Task statement: Your task is to copy every line below that contains the word "each".

Stored items:
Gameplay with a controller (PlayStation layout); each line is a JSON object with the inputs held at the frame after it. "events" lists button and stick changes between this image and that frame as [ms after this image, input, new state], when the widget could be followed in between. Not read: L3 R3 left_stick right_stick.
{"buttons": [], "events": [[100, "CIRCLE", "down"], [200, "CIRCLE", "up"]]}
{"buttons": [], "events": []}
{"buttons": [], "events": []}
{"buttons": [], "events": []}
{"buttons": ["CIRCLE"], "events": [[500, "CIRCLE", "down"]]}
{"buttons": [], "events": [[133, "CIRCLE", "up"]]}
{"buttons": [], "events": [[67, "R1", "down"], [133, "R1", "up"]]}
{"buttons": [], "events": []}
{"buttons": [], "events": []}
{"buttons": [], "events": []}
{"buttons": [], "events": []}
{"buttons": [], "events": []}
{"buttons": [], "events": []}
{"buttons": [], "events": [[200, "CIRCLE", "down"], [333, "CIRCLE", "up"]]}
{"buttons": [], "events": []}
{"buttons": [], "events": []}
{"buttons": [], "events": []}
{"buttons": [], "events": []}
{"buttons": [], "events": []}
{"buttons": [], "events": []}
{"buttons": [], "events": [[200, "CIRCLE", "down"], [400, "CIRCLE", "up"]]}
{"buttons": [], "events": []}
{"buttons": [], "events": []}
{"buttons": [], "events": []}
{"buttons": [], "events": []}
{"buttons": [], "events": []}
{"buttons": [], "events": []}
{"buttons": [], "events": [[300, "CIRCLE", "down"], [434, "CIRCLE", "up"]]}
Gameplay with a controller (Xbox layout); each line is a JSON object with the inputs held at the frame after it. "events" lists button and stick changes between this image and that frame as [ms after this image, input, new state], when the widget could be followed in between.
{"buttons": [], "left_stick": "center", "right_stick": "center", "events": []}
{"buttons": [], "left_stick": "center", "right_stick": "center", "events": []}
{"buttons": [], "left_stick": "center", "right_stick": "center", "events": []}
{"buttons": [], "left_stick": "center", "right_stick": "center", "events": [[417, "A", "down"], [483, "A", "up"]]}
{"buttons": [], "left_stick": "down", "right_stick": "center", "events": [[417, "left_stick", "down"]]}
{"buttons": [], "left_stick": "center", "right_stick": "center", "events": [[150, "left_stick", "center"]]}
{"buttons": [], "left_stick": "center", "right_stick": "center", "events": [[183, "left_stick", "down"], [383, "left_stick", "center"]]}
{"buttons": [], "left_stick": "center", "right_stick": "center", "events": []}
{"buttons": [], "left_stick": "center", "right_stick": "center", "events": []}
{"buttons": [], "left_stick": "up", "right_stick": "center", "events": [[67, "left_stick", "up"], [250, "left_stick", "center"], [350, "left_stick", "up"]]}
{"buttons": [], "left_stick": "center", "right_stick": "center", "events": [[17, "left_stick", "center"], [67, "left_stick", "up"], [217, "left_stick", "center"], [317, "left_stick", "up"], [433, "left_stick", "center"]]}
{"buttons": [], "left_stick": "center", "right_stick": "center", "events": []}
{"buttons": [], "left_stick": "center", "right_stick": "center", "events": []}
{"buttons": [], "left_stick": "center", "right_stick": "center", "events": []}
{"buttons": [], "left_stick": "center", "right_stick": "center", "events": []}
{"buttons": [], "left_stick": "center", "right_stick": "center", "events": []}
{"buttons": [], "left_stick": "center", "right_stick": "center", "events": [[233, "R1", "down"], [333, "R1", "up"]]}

Your response:
Gameplay with a controller (PlayStation layout); each line is a JSON object with the inputs held at the frame after it. "events" lists button and stick changes between this image and that frame as [ms after this image, input, new state], when the widget could be followed in between. Not read: L3 R3 left_stick right_stick.
Gameplay with a controller (Xbox layout); each line is a JSON object with the inputs held at the frame after it. "events" lists button and stick changes between this image and that frame as [ms after this image, input, new state], when the widget could be followed in between.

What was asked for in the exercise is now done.